WORK TO COMPLETE: Copy the whole listing below, swapping every "background" for "shading" and leaving everything else as it is.

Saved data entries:
◇ ◇ ◇ ◇ ◇
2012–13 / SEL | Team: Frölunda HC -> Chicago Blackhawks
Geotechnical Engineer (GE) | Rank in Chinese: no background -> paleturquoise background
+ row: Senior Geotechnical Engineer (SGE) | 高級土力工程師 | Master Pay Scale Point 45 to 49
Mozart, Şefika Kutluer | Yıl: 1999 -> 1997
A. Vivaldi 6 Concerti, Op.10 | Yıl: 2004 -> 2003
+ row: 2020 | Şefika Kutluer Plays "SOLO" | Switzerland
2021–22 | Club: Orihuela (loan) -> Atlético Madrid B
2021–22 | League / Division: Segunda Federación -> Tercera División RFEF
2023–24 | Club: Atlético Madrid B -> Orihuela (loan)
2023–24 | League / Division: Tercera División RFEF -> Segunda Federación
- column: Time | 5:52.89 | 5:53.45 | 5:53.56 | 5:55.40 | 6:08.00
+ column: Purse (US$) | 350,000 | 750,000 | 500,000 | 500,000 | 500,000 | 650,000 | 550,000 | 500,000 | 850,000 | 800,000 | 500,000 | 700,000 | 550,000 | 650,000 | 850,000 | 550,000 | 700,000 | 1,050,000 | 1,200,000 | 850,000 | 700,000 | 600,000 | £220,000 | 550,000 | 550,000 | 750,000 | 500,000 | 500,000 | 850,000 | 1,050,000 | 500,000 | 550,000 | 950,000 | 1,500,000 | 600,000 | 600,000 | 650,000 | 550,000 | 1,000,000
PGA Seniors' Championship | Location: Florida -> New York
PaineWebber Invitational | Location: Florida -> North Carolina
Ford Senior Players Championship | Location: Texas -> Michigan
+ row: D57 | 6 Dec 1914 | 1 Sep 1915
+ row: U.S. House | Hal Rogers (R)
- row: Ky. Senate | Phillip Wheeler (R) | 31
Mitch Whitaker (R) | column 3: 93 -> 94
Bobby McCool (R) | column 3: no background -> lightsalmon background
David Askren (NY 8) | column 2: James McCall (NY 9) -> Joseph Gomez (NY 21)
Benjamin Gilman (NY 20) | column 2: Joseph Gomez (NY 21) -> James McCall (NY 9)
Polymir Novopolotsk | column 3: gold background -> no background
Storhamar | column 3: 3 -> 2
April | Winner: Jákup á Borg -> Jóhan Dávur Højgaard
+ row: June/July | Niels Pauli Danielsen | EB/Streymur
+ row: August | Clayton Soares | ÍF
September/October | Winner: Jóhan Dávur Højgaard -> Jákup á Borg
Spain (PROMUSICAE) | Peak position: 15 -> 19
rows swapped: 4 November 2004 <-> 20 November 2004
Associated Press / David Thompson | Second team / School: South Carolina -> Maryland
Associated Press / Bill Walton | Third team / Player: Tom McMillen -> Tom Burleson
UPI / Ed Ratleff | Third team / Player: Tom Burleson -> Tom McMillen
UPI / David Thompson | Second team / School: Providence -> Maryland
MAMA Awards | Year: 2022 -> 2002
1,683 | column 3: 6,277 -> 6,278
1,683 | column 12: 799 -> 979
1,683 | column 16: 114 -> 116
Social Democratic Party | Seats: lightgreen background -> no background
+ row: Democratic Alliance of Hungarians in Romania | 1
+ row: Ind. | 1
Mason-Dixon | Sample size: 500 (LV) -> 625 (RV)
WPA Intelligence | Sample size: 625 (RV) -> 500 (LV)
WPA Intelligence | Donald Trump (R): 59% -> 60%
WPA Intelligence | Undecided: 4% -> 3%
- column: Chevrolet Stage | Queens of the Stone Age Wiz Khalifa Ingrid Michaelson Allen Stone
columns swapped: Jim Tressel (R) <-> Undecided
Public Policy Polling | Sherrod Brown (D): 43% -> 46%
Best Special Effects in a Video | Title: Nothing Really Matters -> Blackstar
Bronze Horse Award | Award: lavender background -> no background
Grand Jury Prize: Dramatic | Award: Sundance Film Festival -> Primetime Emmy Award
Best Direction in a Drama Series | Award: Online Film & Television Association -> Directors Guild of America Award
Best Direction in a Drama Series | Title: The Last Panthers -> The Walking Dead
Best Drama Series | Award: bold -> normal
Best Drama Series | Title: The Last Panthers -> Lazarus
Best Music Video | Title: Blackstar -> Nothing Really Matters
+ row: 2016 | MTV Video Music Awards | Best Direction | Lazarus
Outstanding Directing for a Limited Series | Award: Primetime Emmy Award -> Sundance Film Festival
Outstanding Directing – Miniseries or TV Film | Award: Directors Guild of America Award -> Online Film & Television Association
◇ ◇ ◇ ◇ ◇
RESULT OF THIS TASK:
2012–13 / SEL | Team: Frölunda HC -> Chicago Blackhawks
Geotechnical Engineer (GE) | Rank in Chinese: no shading -> paleturquoise shading
+ row: Senior Geotechnical Engineer (SGE) | 高級土力工程師 | Master Pay Scale Point 45 to 49
Mozart, Şefika Kutluer | Yıl: 1999 -> 1997
A. Vivaldi 6 Concerti, Op.10 | Yıl: 2004 -> 2003
+ row: 2020 | Şefika Kutluer Plays "SOLO" | Switzerland
2021–22 | Club: Orihuela (loan) -> Atlético Madrid B
2021–22 | League / Division: Segunda Federación -> Tercera División RFEF
2023–24 | Club: Atlético Madrid B -> Orihuela (loan)
2023–24 | League / Division: Tercera División RFEF -> Segunda Federación
- column: Time | 5:52.89 | 5:53.45 | 5:53.56 | 5:55.40 | 6:08.00
+ column: Purse (US$) | 350,000 | 750,000 | 500,000 | 500,000 | 500,000 | 650,000 | 550,000 | 500,000 | 850,000 | 800,000 | 500,000 | 700,000 | 550,000 | 650,000 | 850,000 | 550,000 | 700,000 | 1,050,000 | 1,200,000 | 850,000 | 700,000 | 600,000 | £220,000 | 550,000 | 550,000 | 750,000 | 500,000 | 500,000 | 850,000 | 1,050,000 | 500,000 | 550,000 | 950,000 | 1,500,000 | 600,000 | 600,000 | 650,000 | 550,000 | 1,000,000
PGA Seniors' Championship | Location: Florida -> New York
PaineWebber Invitational | Location: Florida -> North Carolina
Ford Senior Players Championship | Location: Texas -> Michigan
+ row: D57 | 6 Dec 1914 | 1 Sep 1915
+ row: U.S. House | Hal Rogers (R)
- row: Ky. Senate | Phillip Wheeler (R) | 31
Mitch Whitaker (R) | column 3: 93 -> 94
Bobby McCool (R) | column 3: no shading -> lightsalmon shading
David Askren (NY 8) | column 2: James McCall (NY 9) -> Joseph Gomez (NY 21)
Benjamin Gilman (NY 20) | column 2: Joseph Gomez (NY 21) -> James McCall (NY 9)
Polymir Novopolotsk | column 3: gold shading -> no shading
Storhamar | column 3: 3 -> 2
April | Winner: Jákup á Borg -> Jóhan Dávur Højgaard
+ row: June/July | Niels Pauli Danielsen | EB/Streymur
+ row: August | Clayton Soares | ÍF
September/October | Winner: Jóhan Dávur Højgaard -> Jákup á Borg
Spain (PROMUSICAE) | Peak position: 15 -> 19
rows swapped: 4 November 2004 <-> 20 November 2004
Associated Press / David Thompson | Second team / School: South Carolina -> Maryland
Associated Press / Bill Walton | Third team / Player: Tom McMillen -> Tom Burleson
UPI / Ed Ratleff | Third team / Player: Tom Burleson -> Tom McMillen
UPI / David Thompson | Second team / School: Providence -> Maryland
MAMA Awards | Year: 2022 -> 2002
1,683 | column 3: 6,277 -> 6,278
1,683 | column 12: 799 -> 979
1,683 | column 16: 114 -> 116
Social Democratic Party | Seats: lightgreen shading -> no shading
+ row: Democratic Alliance of Hungarians in Romania | 1
+ row: Ind. | 1
Mason-Dixon | Sample size: 500 (LV) -> 625 (RV)
WPA Intelligence | Sample size: 625 (RV) -> 500 (LV)
WPA Intelligence | Donald Trump (R): 59% -> 60%
WPA Intelligence | Undecided: 4% -> 3%
- column: Chevrolet Stage | Queens of the Stone Age Wiz Khalifa Ingrid Michaelson Allen Stone
columns swapped: Jim Tressel (R) <-> Undecided
Public Policy Polling | Sherrod Brown (D): 43% -> 46%
Best Special Effects in a Video | Title: Nothing Really Matters -> Blackstar
Bronze Horse Award | Award: lavender shading -> no shading
Grand Jury Prize: Dramatic | Award: Sundance Film Festival -> Primetime Emmy Award
Best Direction in a Drama Series | Award: Online Film & Television Association -> Directors Guild of America Award
Best Direction in a Drama Series | Title: The Last Panthers -> The Walking Dead
Best Drama Series | Award: bold -> normal
Best Drama Series | Title: The Last Panthers -> Lazarus
Best Music Video | Title: Blackstar -> Nothing Really Matters
+ row: 2016 | MTV Video Music Awards | Best Direction | Lazarus
Outstanding Directing for a Limited Series | Award: Primetime Emmy Award -> Sundance Film Festival
Outstanding Directing – Miniseries or TV Film | Award: Directors Guild of America Award -> Online Film & Television Association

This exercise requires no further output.